Comecei a ficar preocupado, pois ainda não havia ido a meu albergue, aproveitei a carona do Veião que fora usar o banheiro (número 2, acho...) no albergue e tratei de primeiro: saber se podia ficar nesse albergue? Não, lotado; então liguei no meu albergue e pedi para segurarem reserva. Ao voltar à praça, uma informação do Faggi. “Um croata apareceu e vende um ingresso por 300 euros. Deixou telefone.” Não titubeei e liguei, oferecendo 200, a qual ele rechaçou. “Ok, caso mude de idéia, me avise.” A hora da estréia brasileira se aproximava. Mesmo não tendo ingresso gostaria de tirar fotos do Estádio Olímpico, que tem toda uma história ligada ao nazismo de Adolf Hitler. O palco dos Jogos Olímpicos de 1936, onde o americano – e negro – Jessé Owens calou o ditador com sua vitória no atletismo. Acompanhei a van da Bahia ao estádio: Thiago, Zadá e Mauricio tinham passaporte para o jogo.

● TRECHOS DOS REGISTROS:
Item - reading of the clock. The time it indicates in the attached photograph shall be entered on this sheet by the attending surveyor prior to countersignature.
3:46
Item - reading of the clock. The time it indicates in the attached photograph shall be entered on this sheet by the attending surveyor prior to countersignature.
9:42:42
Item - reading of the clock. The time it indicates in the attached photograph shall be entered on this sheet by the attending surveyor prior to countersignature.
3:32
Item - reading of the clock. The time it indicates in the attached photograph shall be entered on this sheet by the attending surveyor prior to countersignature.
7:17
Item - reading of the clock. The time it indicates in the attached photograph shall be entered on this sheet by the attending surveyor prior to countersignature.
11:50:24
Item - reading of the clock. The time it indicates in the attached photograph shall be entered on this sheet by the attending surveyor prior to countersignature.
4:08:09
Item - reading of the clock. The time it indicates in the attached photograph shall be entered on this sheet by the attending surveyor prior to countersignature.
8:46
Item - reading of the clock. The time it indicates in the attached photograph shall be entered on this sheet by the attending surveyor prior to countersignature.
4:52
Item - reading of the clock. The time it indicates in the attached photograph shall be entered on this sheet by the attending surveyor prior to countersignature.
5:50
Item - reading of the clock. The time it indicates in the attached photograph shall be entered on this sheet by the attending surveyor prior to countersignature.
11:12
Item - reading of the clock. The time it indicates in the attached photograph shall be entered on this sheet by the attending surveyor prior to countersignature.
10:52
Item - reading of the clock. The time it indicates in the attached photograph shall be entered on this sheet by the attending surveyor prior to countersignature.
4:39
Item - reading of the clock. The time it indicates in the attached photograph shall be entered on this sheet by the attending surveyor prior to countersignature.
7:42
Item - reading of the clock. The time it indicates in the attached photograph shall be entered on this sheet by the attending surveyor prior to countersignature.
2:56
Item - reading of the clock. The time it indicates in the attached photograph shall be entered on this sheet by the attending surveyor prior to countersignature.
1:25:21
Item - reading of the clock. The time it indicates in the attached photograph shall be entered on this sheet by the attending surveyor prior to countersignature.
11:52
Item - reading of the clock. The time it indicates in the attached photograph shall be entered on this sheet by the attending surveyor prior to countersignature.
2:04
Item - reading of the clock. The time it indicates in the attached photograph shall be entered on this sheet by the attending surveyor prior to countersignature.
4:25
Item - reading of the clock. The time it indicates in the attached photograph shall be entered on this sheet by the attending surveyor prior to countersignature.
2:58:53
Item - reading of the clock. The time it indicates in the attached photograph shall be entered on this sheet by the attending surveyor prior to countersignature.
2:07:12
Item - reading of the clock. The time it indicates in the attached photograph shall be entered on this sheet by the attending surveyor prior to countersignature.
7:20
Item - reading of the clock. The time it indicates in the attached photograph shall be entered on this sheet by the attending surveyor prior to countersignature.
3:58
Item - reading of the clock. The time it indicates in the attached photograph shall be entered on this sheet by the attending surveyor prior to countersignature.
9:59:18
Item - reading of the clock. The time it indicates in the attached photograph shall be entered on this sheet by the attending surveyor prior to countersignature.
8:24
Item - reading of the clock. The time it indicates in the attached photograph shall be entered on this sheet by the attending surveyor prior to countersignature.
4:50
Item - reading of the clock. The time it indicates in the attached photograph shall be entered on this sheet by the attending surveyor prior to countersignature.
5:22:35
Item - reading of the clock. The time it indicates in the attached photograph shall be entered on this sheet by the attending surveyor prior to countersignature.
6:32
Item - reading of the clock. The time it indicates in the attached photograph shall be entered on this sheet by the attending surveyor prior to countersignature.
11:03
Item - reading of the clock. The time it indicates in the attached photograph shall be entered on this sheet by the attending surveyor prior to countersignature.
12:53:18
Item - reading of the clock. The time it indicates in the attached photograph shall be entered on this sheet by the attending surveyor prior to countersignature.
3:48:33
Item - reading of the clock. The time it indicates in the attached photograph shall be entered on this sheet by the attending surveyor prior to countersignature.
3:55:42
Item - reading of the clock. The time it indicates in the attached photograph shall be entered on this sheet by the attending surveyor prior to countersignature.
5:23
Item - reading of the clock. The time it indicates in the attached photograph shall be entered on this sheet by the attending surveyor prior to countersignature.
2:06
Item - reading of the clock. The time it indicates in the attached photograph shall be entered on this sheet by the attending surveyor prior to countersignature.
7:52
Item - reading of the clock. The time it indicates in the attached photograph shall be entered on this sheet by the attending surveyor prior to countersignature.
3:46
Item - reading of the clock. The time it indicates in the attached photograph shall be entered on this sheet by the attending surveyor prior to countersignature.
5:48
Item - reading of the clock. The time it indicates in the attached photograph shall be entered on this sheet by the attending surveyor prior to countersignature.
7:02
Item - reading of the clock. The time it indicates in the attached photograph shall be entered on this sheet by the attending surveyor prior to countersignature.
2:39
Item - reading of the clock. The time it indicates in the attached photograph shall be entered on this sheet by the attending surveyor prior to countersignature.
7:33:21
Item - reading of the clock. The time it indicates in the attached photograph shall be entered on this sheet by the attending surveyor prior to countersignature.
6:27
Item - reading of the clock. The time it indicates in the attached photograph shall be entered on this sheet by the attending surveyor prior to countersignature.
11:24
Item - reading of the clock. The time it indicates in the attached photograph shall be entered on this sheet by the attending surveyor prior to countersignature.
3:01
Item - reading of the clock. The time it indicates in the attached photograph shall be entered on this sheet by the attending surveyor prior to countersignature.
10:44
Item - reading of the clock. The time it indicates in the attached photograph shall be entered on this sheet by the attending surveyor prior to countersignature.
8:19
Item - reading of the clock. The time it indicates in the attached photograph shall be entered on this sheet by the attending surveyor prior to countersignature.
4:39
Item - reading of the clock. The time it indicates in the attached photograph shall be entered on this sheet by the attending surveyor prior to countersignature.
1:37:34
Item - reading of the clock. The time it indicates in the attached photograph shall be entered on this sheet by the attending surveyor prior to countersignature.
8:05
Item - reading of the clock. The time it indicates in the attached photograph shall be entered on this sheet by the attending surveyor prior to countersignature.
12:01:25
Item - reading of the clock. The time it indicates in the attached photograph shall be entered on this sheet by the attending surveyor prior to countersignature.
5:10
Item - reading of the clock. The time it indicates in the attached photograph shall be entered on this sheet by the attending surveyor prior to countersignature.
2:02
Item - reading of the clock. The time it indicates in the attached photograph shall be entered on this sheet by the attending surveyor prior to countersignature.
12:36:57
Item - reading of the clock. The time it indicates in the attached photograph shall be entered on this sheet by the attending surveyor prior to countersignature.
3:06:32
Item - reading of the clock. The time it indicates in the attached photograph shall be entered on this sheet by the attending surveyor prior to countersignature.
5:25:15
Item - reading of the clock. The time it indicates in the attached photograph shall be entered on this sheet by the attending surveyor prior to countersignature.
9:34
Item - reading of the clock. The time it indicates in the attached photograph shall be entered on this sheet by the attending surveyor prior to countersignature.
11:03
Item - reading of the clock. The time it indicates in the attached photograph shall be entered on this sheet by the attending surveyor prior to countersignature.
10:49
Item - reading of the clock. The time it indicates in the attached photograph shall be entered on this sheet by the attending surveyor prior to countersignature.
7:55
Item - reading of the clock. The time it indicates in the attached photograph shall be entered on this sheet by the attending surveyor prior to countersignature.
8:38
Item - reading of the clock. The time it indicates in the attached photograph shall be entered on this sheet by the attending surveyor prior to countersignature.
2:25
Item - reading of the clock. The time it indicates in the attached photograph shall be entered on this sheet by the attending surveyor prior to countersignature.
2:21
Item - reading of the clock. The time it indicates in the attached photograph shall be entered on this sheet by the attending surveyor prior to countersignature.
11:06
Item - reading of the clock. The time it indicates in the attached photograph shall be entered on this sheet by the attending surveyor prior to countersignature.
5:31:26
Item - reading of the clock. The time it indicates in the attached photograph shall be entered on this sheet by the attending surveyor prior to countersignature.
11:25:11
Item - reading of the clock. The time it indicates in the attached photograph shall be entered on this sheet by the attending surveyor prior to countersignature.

● REQUISITOS DAS TAREFAS:
- 1) Reproduza o trecho do relato que vai de "Comecei a ficar" a "para o jogo.".
- 2) Com base no relato, responda:
(a) Por quanto o croata vendia o ingresso?
(b) De quais Jogos Olímpicos o Estádio Olímpico foi palco?
(c) Quem tinha passaporte para o jogo?

● SOLUÇÕES DAS TAREFAS:
- 1)
Comecei a ficar preocupado, pois ainda não havia ido a meu albergue, aproveitei a carona do Veião que fora usar o banheiro (número 2, acho...) no albergue e tratei de primeiro: saber se podia ficar nesse albergue? Não, lotado; então liguei no meu albergue e pedi para segurarem reserva. Ao voltar à praça, uma informação do Faggi. “Um croata apareceu e vende um ingresso por 300 euros. Deixou telefone.” Não titubeei e liguei, oferecendo 200, a qual ele rechaçou. “Ok, caso mude de idéia, me avise.” A hora da estréia brasileira se aproximava. Mesmo não tendo ingresso gostaria de tirar fotos do Estádio Olímpico, que tem toda uma história ligada ao nazismo de Adolf Hitler. O palco dos Jogos Olímpicos de 1936, onde o americano – e negro – Jessé Owens calou o ditador com sua vitória no atletismo. Acompanhei a van da Bahia ao estádio: Thiago, Zadá e Mauricio tinham passaporte para o jogo.

- 2)
(a) Por 300 euros.
(b) Dos Jogos Olímpicos de 1936.
(c) Thiago, Zadá e Mauricio.